Note: Initiation or adjustment of antihypertensive medication(s) is permitted prior to
study entry. Blood pressure must be re-assessed on two occasions that are separated by a
minimum of 1 hour within a visit. The mean SBP/DBP values from each blood pressure
assessment must be <=150/90mmHg in order for a patient to be eligible for the study.

- History of cerebrovascular accident (CVA) including transient ischemic attack (TIA),
pulmonary embolism or untreated deep venous thrombosis (DVT) within the past 6 months.

Note: Patients with recent DVT who have been treated with therapeutic anti-coagulating
agents for at least 6 weeks are eligible.

- Prior major surgery or trauma within 28 days prior to first dose of study drug and/or
presence of any non-healing wound, fracture, or ulcer (procedures such as catheter
placement not considered to be major).

- Known endobronchial lesions and/or lesions infiltrating major pulmonary vessels.

- Evidence of active bleeding or bleeding diathesis.

- Significant haemoptysis within 6 weeks prior to first dose of study drug.

- Any serious and/or unstable pre-existing medical, psychiatric, or other conditions
that could interfere with patient's safety, obtaining informed consent or compliance
to the study.

- Use any prohibited medications within 14 days of the first dose of study medication.
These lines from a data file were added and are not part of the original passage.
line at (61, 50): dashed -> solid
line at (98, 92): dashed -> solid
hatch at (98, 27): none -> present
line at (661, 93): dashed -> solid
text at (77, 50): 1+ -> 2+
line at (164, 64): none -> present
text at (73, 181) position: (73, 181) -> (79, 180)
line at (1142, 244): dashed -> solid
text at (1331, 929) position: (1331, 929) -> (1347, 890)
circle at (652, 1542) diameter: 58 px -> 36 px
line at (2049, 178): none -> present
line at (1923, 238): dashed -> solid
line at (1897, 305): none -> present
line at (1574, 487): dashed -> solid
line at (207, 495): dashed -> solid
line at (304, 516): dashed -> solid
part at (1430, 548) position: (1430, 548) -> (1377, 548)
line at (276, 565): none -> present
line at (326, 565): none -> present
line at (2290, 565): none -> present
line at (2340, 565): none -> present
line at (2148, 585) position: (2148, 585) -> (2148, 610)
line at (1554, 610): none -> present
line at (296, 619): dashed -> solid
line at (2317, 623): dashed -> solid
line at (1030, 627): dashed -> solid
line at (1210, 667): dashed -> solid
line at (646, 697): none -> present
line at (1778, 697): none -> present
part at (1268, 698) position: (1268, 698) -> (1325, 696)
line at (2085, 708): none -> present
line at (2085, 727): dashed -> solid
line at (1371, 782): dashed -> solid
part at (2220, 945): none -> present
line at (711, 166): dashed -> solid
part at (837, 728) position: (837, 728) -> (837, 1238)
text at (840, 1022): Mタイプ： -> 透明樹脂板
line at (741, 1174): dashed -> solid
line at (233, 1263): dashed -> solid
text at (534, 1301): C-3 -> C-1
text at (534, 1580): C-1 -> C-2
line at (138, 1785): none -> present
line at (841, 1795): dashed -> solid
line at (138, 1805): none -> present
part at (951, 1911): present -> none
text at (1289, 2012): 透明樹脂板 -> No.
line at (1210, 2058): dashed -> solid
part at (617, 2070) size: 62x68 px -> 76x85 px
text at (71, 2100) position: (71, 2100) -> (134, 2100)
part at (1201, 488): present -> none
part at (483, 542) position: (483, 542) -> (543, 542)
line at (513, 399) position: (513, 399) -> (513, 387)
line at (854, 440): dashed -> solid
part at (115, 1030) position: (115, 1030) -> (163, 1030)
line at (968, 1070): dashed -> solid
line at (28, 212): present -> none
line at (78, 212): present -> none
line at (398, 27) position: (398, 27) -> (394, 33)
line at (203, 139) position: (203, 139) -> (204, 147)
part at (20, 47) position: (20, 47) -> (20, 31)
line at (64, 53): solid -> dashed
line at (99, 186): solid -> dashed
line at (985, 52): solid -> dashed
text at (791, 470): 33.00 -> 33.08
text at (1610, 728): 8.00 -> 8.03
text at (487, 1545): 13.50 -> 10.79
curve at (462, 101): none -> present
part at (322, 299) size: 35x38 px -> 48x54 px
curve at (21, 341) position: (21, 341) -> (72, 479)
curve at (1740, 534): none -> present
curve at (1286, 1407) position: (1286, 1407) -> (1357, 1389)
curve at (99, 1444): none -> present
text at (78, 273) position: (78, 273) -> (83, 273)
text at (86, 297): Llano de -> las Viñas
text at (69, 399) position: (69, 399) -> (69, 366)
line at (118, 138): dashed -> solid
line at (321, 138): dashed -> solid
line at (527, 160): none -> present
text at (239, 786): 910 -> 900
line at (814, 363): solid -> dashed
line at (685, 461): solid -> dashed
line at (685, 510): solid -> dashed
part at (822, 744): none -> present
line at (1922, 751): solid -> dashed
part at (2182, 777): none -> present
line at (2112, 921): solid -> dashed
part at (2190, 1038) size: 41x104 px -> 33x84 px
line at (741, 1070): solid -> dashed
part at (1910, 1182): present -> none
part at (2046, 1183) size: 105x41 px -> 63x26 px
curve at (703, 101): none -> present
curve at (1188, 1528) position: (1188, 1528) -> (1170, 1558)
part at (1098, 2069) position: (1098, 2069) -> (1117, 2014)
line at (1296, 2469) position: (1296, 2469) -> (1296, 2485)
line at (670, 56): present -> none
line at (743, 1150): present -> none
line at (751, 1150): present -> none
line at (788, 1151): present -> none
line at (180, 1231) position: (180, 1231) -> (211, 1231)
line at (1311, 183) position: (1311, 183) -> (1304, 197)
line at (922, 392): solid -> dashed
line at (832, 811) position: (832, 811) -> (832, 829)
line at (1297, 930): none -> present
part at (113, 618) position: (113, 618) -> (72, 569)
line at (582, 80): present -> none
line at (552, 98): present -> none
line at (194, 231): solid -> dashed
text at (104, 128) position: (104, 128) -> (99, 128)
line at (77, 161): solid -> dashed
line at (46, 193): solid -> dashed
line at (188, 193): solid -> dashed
- Use of an investigational agent, including an investigational anti-cancer agent,
within 28 days or 5 half-lives, whichever is longer, prior to the first dose of study
drug.

- Radiation therapy, surgery or tumour embolisation within 14 days prior to the first
dose of study treatment.

- Known immediate or delayed hypersensitivity reaction or idiosyncrasy to drugs
chemically related to pazopanib or sunitinib.

- Pregnant or lactating female Female patients who are lactating should discontinue
nursing prior to the first dose of study drug and should refrain from nursing
throughout the treatment period and for 14 days following the last dose of study drug.